[[ Records shown open ]]

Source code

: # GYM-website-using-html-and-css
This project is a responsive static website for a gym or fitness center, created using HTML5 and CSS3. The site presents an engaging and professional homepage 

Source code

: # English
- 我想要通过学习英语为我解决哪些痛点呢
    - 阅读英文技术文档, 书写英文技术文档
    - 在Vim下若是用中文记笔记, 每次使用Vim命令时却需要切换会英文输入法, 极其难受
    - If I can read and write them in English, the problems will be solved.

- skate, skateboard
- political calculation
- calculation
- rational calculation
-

[[ Records shown closed ]]

- **The problem**
Return each line of the material that contains the word "website".

- **Task output**
: # GYM-website-using-html-and-css
This project is a responsive static website for a gym or fitness center, created using HTML5 and CSS3. The site presents an engaging and professional homepage 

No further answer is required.